Your objective: The listing is to be returned word for word, without its images.

Data for processing:
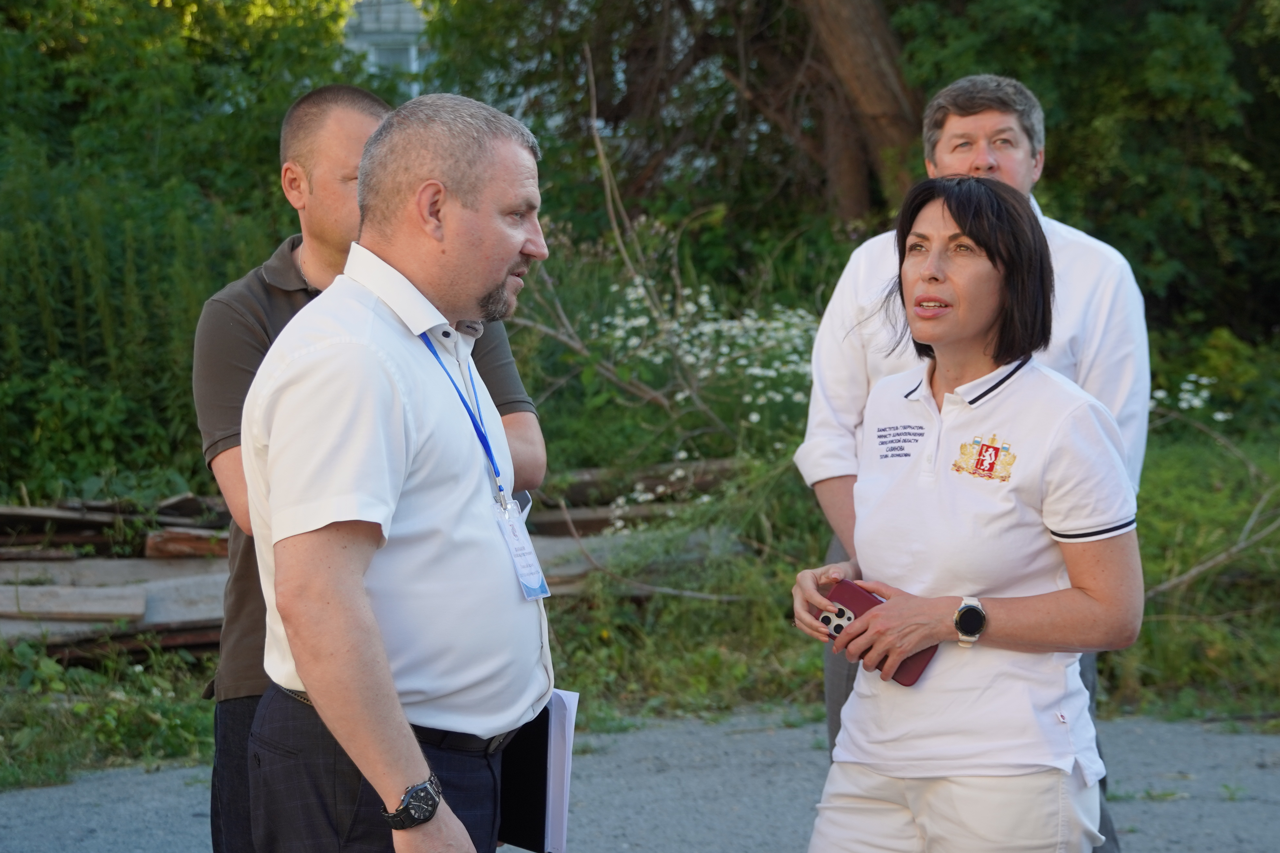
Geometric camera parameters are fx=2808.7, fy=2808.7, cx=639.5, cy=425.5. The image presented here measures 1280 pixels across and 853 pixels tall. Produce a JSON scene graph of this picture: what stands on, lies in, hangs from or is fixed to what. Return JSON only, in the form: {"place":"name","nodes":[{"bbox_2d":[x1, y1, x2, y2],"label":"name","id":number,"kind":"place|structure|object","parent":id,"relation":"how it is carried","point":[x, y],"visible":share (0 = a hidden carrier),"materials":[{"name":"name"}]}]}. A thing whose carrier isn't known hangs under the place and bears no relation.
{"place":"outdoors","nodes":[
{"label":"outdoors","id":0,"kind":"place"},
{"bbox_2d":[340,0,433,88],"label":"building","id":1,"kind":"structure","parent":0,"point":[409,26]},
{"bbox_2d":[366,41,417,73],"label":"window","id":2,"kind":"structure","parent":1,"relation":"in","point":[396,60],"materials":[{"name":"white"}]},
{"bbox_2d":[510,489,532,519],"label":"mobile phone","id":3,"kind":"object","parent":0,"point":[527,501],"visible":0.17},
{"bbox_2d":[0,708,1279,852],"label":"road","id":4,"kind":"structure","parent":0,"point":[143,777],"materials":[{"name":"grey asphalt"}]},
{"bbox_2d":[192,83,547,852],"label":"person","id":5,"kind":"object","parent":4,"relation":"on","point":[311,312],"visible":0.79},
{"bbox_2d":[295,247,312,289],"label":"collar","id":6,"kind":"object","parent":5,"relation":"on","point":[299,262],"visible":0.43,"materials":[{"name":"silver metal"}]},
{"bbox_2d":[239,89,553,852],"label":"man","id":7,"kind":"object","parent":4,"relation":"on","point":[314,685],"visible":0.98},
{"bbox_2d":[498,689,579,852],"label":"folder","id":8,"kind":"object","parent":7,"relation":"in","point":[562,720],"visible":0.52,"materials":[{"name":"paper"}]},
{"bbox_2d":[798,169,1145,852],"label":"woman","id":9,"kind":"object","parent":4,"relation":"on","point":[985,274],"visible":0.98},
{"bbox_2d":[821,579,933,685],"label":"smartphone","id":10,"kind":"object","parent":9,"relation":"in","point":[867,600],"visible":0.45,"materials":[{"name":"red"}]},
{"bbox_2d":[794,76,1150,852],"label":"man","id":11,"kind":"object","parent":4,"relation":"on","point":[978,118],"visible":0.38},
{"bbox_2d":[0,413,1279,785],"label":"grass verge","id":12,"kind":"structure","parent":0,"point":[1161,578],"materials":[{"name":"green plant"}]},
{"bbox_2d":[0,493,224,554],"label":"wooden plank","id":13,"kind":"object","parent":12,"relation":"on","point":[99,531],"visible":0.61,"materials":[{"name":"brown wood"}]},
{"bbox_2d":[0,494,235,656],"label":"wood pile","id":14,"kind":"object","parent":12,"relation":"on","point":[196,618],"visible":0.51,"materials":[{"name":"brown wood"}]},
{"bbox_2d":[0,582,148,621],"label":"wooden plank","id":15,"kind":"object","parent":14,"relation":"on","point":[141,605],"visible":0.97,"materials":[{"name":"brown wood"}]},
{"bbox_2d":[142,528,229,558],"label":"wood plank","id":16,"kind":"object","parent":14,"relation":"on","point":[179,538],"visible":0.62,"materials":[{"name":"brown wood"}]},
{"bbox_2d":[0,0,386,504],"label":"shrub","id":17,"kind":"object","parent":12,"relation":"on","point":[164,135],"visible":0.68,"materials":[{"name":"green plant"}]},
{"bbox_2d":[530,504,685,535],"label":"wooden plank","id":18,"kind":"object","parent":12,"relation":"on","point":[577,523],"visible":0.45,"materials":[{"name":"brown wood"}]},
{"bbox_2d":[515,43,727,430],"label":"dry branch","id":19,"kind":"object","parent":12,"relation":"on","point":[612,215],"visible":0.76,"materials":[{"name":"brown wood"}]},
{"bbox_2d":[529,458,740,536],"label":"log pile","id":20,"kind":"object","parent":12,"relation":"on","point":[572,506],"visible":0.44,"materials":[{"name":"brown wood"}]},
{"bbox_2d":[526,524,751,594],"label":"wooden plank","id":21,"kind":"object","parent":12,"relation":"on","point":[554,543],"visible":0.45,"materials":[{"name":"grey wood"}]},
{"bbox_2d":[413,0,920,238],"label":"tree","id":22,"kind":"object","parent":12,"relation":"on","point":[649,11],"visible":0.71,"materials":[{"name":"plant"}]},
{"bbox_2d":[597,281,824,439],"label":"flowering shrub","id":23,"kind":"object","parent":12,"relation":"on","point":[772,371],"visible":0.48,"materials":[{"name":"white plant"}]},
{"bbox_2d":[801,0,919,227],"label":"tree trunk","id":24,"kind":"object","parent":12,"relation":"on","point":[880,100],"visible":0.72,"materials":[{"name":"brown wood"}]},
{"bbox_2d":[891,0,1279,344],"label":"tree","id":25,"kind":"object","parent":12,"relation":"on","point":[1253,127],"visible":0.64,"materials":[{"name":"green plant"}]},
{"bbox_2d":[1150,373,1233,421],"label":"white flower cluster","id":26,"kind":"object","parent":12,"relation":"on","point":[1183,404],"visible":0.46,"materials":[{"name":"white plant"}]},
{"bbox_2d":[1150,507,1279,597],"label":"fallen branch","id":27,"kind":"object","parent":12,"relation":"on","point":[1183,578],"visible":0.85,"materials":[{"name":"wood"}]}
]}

Your solution:
Geometric camera parameters are fx=2808.7, fy=2808.7, cx=639.5, cy=425.5. The image presented here measures 1280 pixels across and 853 pixels tall. Produce a JSON scene graph of this picture: what stands on, lies in, hangs from or is fixed to what. Return JSON only, in the form: {"place":"name","nodes":[{"bbox_2d":[x1, y1, x2, y2],"label":"name","id":number,"kind":"place|structure|object","parent":id,"relation":"how it is carried","point":[x, y],"visible":share (0 = a hidden carrier),"materials":[{"name":"name"}]}]}. A thing whose carrier isn't known hangs under the place and bears no relation.
{"place":"outdoors","nodes":[
{"label":"outdoors","id":0,"kind":"place"},
{"bbox_2d":[340,0,433,88],"label":"building","id":1,"kind":"structure","parent":0,"point":[409,26]},
{"bbox_2d":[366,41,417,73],"label":"window","id":2,"kind":"structure","parent":1,"relation":"in","point":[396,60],"materials":[{"name":"white"}]},
{"bbox_2d":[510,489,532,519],"label":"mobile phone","id":3,"kind":"object","parent":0,"point":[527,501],"visible":0.17},
{"bbox_2d":[0,708,1279,852],"label":"road","id":4,"kind":"structure","parent":0,"point":[143,777],"materials":[{"name":"grey asphalt"}]},
{"bbox_2d":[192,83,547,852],"label":"person","id":5,"kind":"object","parent":4,"relation":"on","point":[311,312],"visible":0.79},
{"bbox_2d":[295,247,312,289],"label":"collar","id":6,"kind":"object","parent":5,"relation":"on","point":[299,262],"visible":0.43,"materials":[{"name":"silver metal"}]},
{"bbox_2d":[239,89,553,852],"label":"man","id":7,"kind":"object","parent":4,"relation":"on","point":[314,685],"visible":0.98},
{"bbox_2d":[498,689,579,852],"label":"folder","id":8,"kind":"object","parent":7,"relation":"in","point":[562,720],"visible":0.52,"materials":[{"name":"paper"}]},
{"bbox_2d":[798,169,1145,852],"label":"woman","id":9,"kind":"object","parent":4,"relation":"on","point":[985,274],"visible":0.98},
{"bbox_2d":[821,579,933,685],"label":"smartphone","id":10,"kind":"object","parent":9,"relation":"in","point":[867,600],"visible":0.45,"materials":[{"name":"red"}]},
{"bbox_2d":[794,76,1150,852],"label":"man","id":11,"kind":"object","parent":4,"relation":"on","point":[978,118],"visible":0.38},
{"bbox_2d":[0,413,1279,785],"label":"grass verge","id":12,"kind":"structure","parent":0,"point":[1161,578],"materials":[{"name":"green plant"}]},
{"bbox_2d":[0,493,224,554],"label":"wooden plank","id":13,"kind":"object","parent":12,"relation":"on","point":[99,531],"visible":0.61,"materials":[{"name":"brown wood"}]},
{"bbox_2d":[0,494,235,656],"label":"wood pile","id":14,"kind":"object","parent":12,"relation":"on","point":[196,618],"visible":0.51,"materials":[{"name":"brown wood"}]},
{"bbox_2d":[0,582,148,621],"label":"wooden plank","id":15,"kind":"object","parent":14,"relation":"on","point":[141,605],"visible":0.97,"materials":[{"name":"brown wood"}]},
{"bbox_2d":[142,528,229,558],"label":"wood plank","id":16,"kind":"object","parent":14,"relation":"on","point":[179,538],"visible":0.62,"materials":[{"name":"brown wood"}]},
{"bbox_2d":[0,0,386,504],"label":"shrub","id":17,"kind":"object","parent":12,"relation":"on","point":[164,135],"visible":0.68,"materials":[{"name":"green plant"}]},
{"bbox_2d":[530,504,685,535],"label":"wooden plank","id":18,"kind":"object","parent":12,"relation":"on","point":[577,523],"visible":0.45,"materials":[{"name":"brown wood"}]},
{"bbox_2d":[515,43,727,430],"label":"dry branch","id":19,"kind":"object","parent":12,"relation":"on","point":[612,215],"visible":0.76,"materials":[{"name":"brown wood"}]},
{"bbox_2d":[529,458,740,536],"label":"log pile","id":20,"kind":"object","parent":12,"relation":"on","point":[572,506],"visible":0.44,"materials":[{"name":"brown wood"}]},
{"bbox_2d":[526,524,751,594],"label":"wooden plank","id":21,"kind":"object","parent":12,"relation":"on","point":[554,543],"visible":0.45,"materials":[{"name":"grey wood"}]},
{"bbox_2d":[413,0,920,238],"label":"tree","id":22,"kind":"object","parent":12,"relation":"on","point":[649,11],"visible":0.71,"materials":[{"name":"plant"}]},
{"bbox_2d":[597,281,824,439],"label":"flowering shrub","id":23,"kind":"object","parent":12,"relation":"on","point":[772,371],"visible":0.48,"materials":[{"name":"white plant"}]},
{"bbox_2d":[801,0,919,227],"label":"tree trunk","id":24,"kind":"object","parent":12,"relation":"on","point":[880,100],"visible":0.72,"materials":[{"name":"brown wood"}]},
{"bbox_2d":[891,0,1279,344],"label":"tree","id":25,"kind":"object","parent":12,"relation":"on","point":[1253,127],"visible":0.64,"materials":[{"name":"green plant"}]},
{"bbox_2d":[1150,373,1233,421],"label":"white flower cluster","id":26,"kind":"object","parent":12,"relation":"on","point":[1183,404],"visible":0.46,"materials":[{"name":"white plant"}]},
{"bbox_2d":[1150,507,1279,597],"label":"fallen branch","id":27,"kind":"object","parent":12,"relation":"on","point":[1183,578],"visible":0.85,"materials":[{"name":"wood"}]}
]}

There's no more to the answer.